Tricia recently announced on her website and in her newsletter that, after the current Cabinet of Curiosities courses are filled, there’s going to be a pause in the offering of the classes.

You can read the announcement here, in this article on the stumpwork mirror, which is offered as an extra project in the second part of the Cabinet of Curiosities course (the Stumpwork segment).

Cabinet of Curiosities stumpwork box by Kate & Jack Hewitt

Besides the need to reevaluate and renew licensing for the hundreds of historical images used throughout the course, the pause is necessary to reevaluate the future availability of supplies for the classes. Because so many of the materials are created on a small scale by skilled artisans and craftsmen, it makes sense that the courses can’t be offered perpetually. The supply chain just doesn’t work that way.

So, to ensure that there are supplies for all the current participants, there has to be a pause to consider whether or not the supply chain can and will remain intact.

That Bucket List Again

I’ve heard from so many of you over the years, telling me that your Big Dream is to take these classes, that you plan to take them in the future. If you’ve had these courses on your Bucket List (and you’re certain that you want to take them), don’t put them off.

While we definitely enjoy an “embarrassment of riches” when it comes to the amazing range of needlework supplies and classes available today, they aren’t guaranteed to last forever. I don’t want you to be disappointed, in case the opportunity doesn’t arise again.

You can find all the information about the currently enrolling classes here. They start this Fall, and they last 18 months. You can take either or both parts of the course, separately or concurrently, and you can work through them at your own pace.

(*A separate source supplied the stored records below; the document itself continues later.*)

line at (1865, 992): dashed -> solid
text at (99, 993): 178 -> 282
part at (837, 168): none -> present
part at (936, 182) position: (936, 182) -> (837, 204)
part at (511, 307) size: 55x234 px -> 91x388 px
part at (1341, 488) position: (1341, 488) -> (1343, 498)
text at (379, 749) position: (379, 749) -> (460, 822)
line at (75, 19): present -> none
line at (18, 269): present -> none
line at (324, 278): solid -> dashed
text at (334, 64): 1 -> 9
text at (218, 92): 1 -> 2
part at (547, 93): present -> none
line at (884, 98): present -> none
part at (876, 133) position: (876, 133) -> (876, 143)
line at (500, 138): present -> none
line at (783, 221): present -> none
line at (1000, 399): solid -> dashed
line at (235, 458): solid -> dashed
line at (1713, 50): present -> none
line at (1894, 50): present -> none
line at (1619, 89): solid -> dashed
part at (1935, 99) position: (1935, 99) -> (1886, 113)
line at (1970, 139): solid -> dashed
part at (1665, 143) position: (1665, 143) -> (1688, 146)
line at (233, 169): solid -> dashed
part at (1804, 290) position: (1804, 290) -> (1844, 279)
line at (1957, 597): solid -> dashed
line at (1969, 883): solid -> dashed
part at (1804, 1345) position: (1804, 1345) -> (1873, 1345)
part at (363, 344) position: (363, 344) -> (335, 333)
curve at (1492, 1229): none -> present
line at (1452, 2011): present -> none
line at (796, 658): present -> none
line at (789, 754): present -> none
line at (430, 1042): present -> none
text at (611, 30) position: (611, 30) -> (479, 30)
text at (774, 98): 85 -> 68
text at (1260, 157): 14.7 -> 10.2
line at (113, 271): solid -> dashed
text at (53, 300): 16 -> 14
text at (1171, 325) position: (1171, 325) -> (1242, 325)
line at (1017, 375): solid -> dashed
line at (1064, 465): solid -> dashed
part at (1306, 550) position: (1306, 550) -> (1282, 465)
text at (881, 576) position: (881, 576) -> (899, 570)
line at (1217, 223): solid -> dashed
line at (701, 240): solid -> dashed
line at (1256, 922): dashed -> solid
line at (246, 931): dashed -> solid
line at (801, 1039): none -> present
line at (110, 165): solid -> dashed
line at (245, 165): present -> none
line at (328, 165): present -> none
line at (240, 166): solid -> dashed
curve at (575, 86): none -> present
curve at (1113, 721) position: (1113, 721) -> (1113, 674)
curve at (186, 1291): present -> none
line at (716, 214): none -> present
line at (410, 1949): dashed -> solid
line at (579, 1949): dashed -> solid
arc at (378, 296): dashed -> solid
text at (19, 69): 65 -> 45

If it’s your dream, I hope you get in on the classes!

This is not a paid endorsement or advertisement – it is just news that I thought you should know about, in case you hadn’t heard.

 
 

Leave A Comment

Your email address will not be published. Required fields are marked *

*


(14) Comments

  1. I have judging at the county fair for my embroidery project today – I tried some stitches I learned from you that I had never done before on a project, so wish me luck, Ms. Corbet 😉

    1
  2. Dear Mary

    I did see that a new class was going ahead in the Autumn for the Cabinets of Curiosities which would be a great course to be involved in, but for me it’s the cost of the course which is out of my budget range. I realise the course is well worth the money because of the shared detail of historical and a very in-depth instructional based course. As well as the huge speciality materials that participants receive and the online community that is available all these make for a great and well worth course to be involved in. Thanks for sharing the news of this wonderful course and for the links to the lovely pieces of the Cabinets of Curiosities.